Meall na Samhna
|Unitary Authority||Eastern Scotland|
|SAC EU Code||UK0012952|
|Status||Designated Special Area of Conservation (SAC)|
|* This is the approximate central point of the SAC. In the case of large, linear or composite sites, this may not represent the location where a feature occurs within the SAC.|
General site character
Inland water bodies (Standing water, Running water) (1%)
Bogs, Marshes, Water fringed vegetation, Fens (21.5%)
Heath, Scrub, Maquis and Garrigue, Phygrana (41.5%)
Dry grassland, Steppes (23%)
Humid grassland, Mesophile grassland (2%)
Alpine and sub-Alpine grassland (9%)
Non-forest areas cultivated with woody plants (including Orchards, groves, Vineyards, Dehesas) (1%)
Inland rocks, Screes, Sands, Permanent Snow and ice (1%)
Download the Standard Data Form for this site as submitted to Europe (PDF <100kb)
Note When undertaking an appropriate assessment of impacts at a site, all features of European importance (both primary and non-primary) need to be considered.
Annex I habitats that are a primary reason for selection of this site
Meall na Samhna is one of four sites selected in the Breadalbane Hills of the southern Highlands for Sub-Arctic Salix spp. scrub and represents W20 Salix lapponum – Luzula sylvatica scrub on highly calcareous schist at moderately high altitude (around 750 m). The wide range of species present is characteristic of calcareous schistose rock, and includes woolly willow Salix lanata, downy willow S. lapponum, whortle-leaved willow S. myrsinites, mountain willow S. arbuscula and net-leaved willow S. reticulata, which are mixed together. The willows are confined to rock ledges and occur in two main patches across a series of crags. They are mainly associated with 6430 Hydrophilous tall herb fringe communities of plains and of the montane to alpine levels and 6170 Alpine and subalpine calcareous grasslands, with exceptionally rich suites of associated arctic-alpines.

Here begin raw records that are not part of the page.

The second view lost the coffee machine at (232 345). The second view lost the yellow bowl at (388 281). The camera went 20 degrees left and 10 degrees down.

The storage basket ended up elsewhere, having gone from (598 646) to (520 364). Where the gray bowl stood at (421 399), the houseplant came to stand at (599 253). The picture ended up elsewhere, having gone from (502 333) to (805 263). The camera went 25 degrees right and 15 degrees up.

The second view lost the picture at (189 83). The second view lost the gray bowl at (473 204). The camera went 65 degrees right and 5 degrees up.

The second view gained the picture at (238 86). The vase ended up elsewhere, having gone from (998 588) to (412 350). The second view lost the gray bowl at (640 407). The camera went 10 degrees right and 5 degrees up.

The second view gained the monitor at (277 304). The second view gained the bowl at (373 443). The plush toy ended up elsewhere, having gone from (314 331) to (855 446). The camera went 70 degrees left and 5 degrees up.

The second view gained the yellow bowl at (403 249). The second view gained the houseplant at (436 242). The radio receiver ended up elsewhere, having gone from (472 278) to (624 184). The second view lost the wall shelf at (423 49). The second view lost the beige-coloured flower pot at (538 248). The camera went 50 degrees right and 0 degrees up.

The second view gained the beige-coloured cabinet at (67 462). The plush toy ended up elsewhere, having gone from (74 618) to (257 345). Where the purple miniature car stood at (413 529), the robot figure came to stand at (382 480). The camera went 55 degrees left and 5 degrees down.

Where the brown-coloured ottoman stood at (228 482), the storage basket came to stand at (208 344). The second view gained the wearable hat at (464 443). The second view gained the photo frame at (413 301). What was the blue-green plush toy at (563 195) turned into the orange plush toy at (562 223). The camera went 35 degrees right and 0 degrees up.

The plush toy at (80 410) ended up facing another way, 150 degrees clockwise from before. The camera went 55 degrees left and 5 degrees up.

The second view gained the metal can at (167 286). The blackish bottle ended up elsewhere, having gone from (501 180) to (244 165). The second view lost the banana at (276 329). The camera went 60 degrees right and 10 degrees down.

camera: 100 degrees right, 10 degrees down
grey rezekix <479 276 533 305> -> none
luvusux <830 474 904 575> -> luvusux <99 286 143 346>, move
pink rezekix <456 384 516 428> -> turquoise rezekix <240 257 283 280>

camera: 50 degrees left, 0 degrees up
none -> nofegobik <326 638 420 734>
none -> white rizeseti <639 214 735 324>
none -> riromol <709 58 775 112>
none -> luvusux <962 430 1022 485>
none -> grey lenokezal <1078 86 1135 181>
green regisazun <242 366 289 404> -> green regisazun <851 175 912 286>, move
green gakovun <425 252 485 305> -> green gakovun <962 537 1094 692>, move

Meall na Samhna is one of four sites selected in the Breadalbane Hills of the southern Highlands to represent high-altitude Alpine and subalpine calcareous grasslands. The CG12 Festuca ovina – Alchemilla alpina – Silene acaulis dwarf-herb community is moderately extensive, and there are some well-developed areas of CG14 Dryas octopetala – Silene acaulis ledge community on steep, rocky slopes. The habitat supports an outstanding arctic-alpine flora, which includes alpine bartsia Bartsia alpina, alpine mouse-ear Cerastium alpinum, alpine saw-wort Saussurea alpina, hair sedge Carex capillaris and net-leaved willow Salix reticulata. There are transitions to 6230 Species-rich Nardus grasslands, on siliceous substrates in mountain areas (and submountain areas in continental Europe) and other alpine communities.
6230 Species-rich Nardus grasslands, on silicious substrates in mountain areas (and submountain areas in Continental Europe) * Priority feature
Meall na Samhna is an example of species-rich Nardus grasslands characteristic of the Breadalbane range of the southern Scottish Highlands. Species-rich Nardus grassland occurs widely below crags at moderately high to high altitude on calcareous-schist rocks. CG11 Festuca ovina – Agrostis capillaris – Alchemilla alpina grassland is the main community present. The site supports a rich flora of characteristic arctic-alpine species, including alpine meadow-rue Thalictrum alpinum, alpine bistort Persicaria vivipara, purple saxifrage Saxifraga oppositifolia, alpine mouse-ear chickweed Cerastium alpinum, lady’s mantle Alchemilla filicaulis, mossy saxifrage Saxifraga hypnoides, sibbaldia Sibbaldia procumbens and dwarf cudweed Gnaphalium supinum. There are widely-developed transitions to 6170 Alpine and subalpine calcareous grasslands and species-poor forms of Nardus grassland.
Annex I habitats present as a qualifying feature, but not a primary reason for selection of this site
Annex II species that are a primary reason for selection of this site
- Not Applicable
Annex II species present as a qualifying feature, but not a primary reason for site selection
- Not Applicable
Many designated sites are on private land: the listing of a site in these pages does not imply any right of public access.